The example of medical research in particular shows very clearly how science can shape our lives. This is the reason why high hopes often rest on the scientific community. So that many of these hopes can become reality, we place an emphasis on the political advancement of science — in healthcare and in many other areas.
In healthcare we place heightened emphasis on previously neglected and poverty-related diseases. This is because developed and research-intensive countries such as Germany have an international responsibility, especially when it comes to medical research. We have made this topic a priority of our G7 presidency for this reason.
In saying this, I draw your attention to Ebola, which is currently afflicting large parts of West Africa. German scientists are involved in the search for ways and means to curb the disease. But it must be said: we would most likely have already developed a vaccine had we given the matter sufficient attention when the epidemic was in its infancy.

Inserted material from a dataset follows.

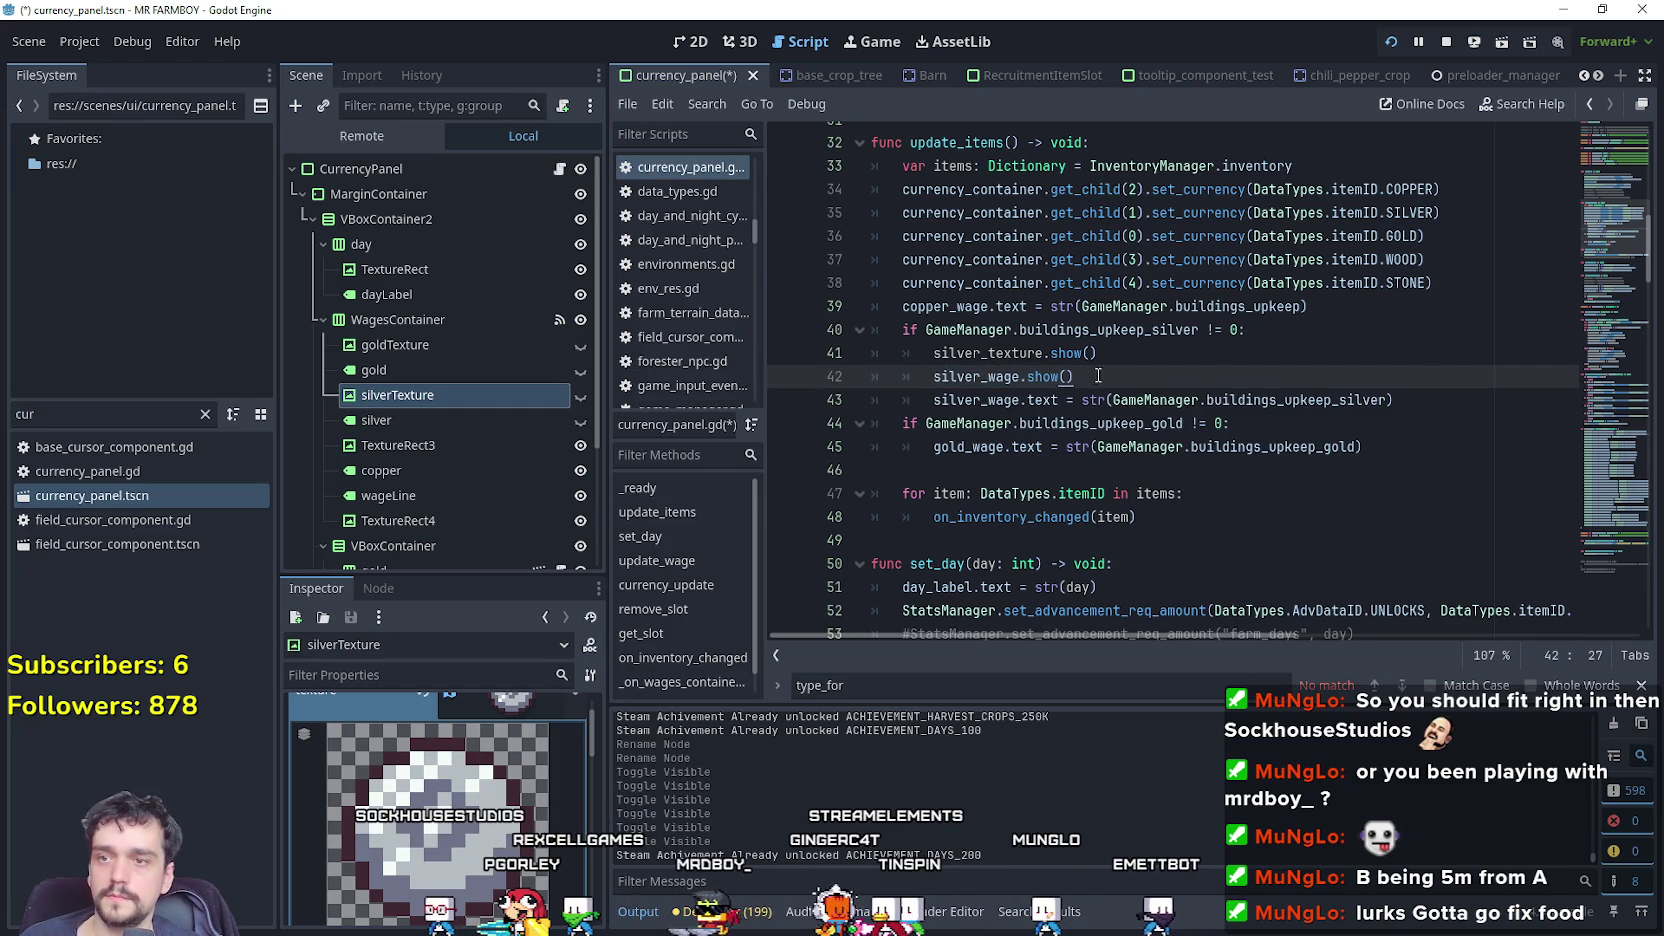
pyautogui.click(901, 355)
# Add gold_texture.show() and gold_wage.show() inside the gold upkeep check.
pyautogui.click(1151, 450)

Ladies and gentlemen, at this point I could talk at length about what the German government does in cooperation with the federal states to bring science to the forefront time and again. I do not want to go into that in detail here, but I will say that we are constantly guided by this principle: it is only when we are able to break new ground, it is only when we are willing to leave well-trodden paths behind – and encourage others to do so – that can we maintain and improve our prosperity.
Ladies and gentlemen, without a doubt, the Falling Walls Conference offers an outstanding opportunity to promote the German science sector. I make no bones about it: we would like to see more top researchers come from abroad to conduct their research in Germany. Our universities and research institutions have a lot to offer. We are not content to rest on our reputation as the onetime country of poets and thinkers. Whilst we are assembled here today in a museum, it is not with the intention of simply looking to the past. We intend to make a firm name for ourselves as a country of trailblazers.
In doing so we recognize that the shining seal of quality that is “innovation made in Germany” is inconceivable without freedom. This is especially true with regard to education. In the former GDR, for example, many were excluded from universities despite possessing promising talents. A liberal state, however, invests in individuals’ inclinations and abilities.
We celebrate lateral thinkers, people who break new ground. Everyone ought to be given opportunity, but this opportunity must also be seized. This is what makes a country human; this is what makes a country enduringly successful. This is the goal and benchmark of future-oriented, forward-thinking policy, and always will be. To this must be added a large number of initiatives which bring together people with a desire to break new ground, people who want to bring down walls. The Falling Walls Conference is one of these.
I wish you a pleasant evening and successful discussions tomorrow. I welcome you all warmly once again.